Something in the Dirt

 Two strangers living in the same ratty apartment building - one a seemingly together (ex) math professor, the other one a slightly burnt-out bartender with a checkered past, discover that one of the apartments they're renting has frequent localized paranormal events. Basically, a crystal ashtray starts floating and emitting light.
 So they decide to make a documentary about it. And... there's not much more to the movie than that, except that there is. It's hard to talk about this movie without spoiling its weirdo appeal.

 That it's weird shouldn't surprise anybody who's seen any other movies from the team behind it. It's written, directed and stars Justin Benson and Aaron Moorhead (partly produced and edited by them as well; Moorhead was in charge of cinematography). But it is a little surprising just how weird it is. For all their bizarro ideas and wonky science, all their previous movies carefully incorporated Hollywood conventions and a clear narrative to at least try and make them more accessible.

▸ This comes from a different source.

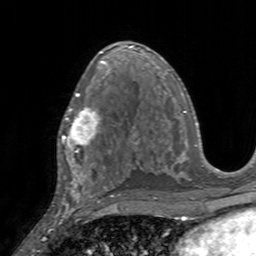
Breast MRI, one axial slice; position 87 of 160 along the scan axis; cropped to one breast; dynamic contrast-enhanced series, time point 2 of 7 at this slice position (early post-contrast); 3 T; TE 2.4 ms, TR 4.6 ms; 1 mm slice thickness; 256 × 256 image matrix, field of view 160 × 160 mm. Female patient.
Structures marked on this image (semi-automatic segmentation, software-assisted and operator-edited):
- enhancing-tissue mask used for the functional tumour volume (all voxels passing the contrast-enhancement thresholds inside the analysis volume; usually the tumour): bounding box [x1, y1, x2, y2] px = [58, 95, 111, 153]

 This is their prickliest, most internal and experimental film to date. Ostensibly a narrative feature, intercut with scenes from the documentary the characters are making, what it actually is becomes trickier to pin down as it becomes clear that they have been filming recreations of the events we've seen, and that we may be watching recreations of recreations.
 And it's complicated by, well, their complicated relationship. It's fraught from the beginning; Even though they hit it off initially, they're still strangers, and since the phenomena they're trying to document is in one of their rooms, there's a queasy thread of paranoia running throughout as the duo start fighting about the project.
 There's also the strange goings-on they're investigating, with a mess of weird concepts, coincidences and seemingly related factoids that start coming to light as they start digging deeper: from transdimensional emanations to Jack Parsons (!) and from there to Pythagorean Mystery Cults (!!). Not so much a single thread as a tangled web of conflicting pseudo-explanations.

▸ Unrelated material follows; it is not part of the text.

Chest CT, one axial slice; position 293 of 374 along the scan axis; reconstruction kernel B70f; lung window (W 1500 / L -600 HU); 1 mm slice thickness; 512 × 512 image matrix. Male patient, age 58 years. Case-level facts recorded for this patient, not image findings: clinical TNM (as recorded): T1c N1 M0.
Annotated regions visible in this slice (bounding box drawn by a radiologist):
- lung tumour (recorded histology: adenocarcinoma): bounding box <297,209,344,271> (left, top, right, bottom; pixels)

Yes, the hanging Matryoshka dolls in the middle are thematic. Also, this is one of the rare scenes in the movie where the two characters are in the frame together.

 The investigation into the central mystery, then, is an exercise in futility by design. And ultimately... it's not what's important here. The characters themselves are, and most of the movie is about watching these two people who feel life hasn't served them right try to use this opportunity to make sense of  things, get lost in their personal interpretations of the event, and escalate the friction between their discordant personalities.
 It's often pretty funny, and (at least I found it to be) always engaging. The performances are fine, but the writing feels off sometimes, a little too artificial- a lot of times I could see what they were going for but it didn't really feel natural. Their theories to explain the paranormal stuff come off as superficial, too, so the 'mystery box' aspect of the movie isn't very compelling.
 And finally - and this is not really a complaint, per se, but it is something that may block enjoyment of the film: while a lot of stuff does happen, it doesn't, again by design, have a satisfactory ending or even a satisfactory trajectory if the movie's wavelength doesn't resonate with you. The movie is completely preoccupied with its own concerns, utterly absorbed in its own headspace... as befits the subject matter.

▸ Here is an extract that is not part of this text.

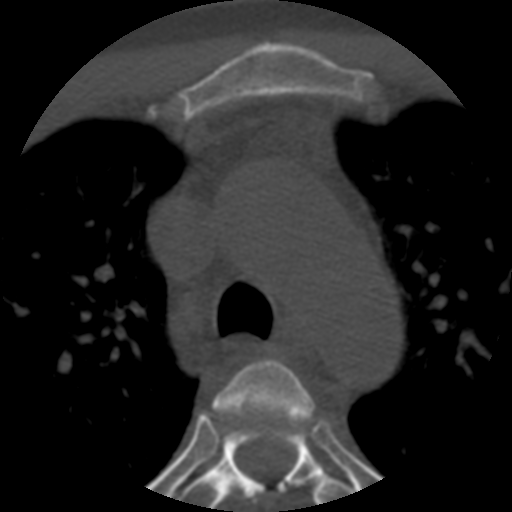
CT including the spine, one axial slice. Slice 403 of 508 in the series (ordered by position). Bone window (W 1800 / L 400 HU). 512 × 512 image matrix, field of view 160 × 160 mm. Patient age 57 years. From the clinical record (not read from this slice): primary cancer: prostate.
Structures marked on this image (semi-automatically segmented with operator editing):
- T3 vertebra: bounding box (x1, y1, x2, y2) in pixels: (213, 359, 314, 503)
- T4 vertebra: (178, 424, 358, 512)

 But there's a lot to like here if you do find that you want to dig in. It all comes down (in my interpretation) to the rabbit holes we disappear into, what makes us want to go down them, and the degrees to which we refuse to come out, possibly shutting out or even hurting others. Timely.

 And if nothing else, we finally have a good companion piece to The Alchemist's Cookbook; Now that's a sentence I never really expected to write.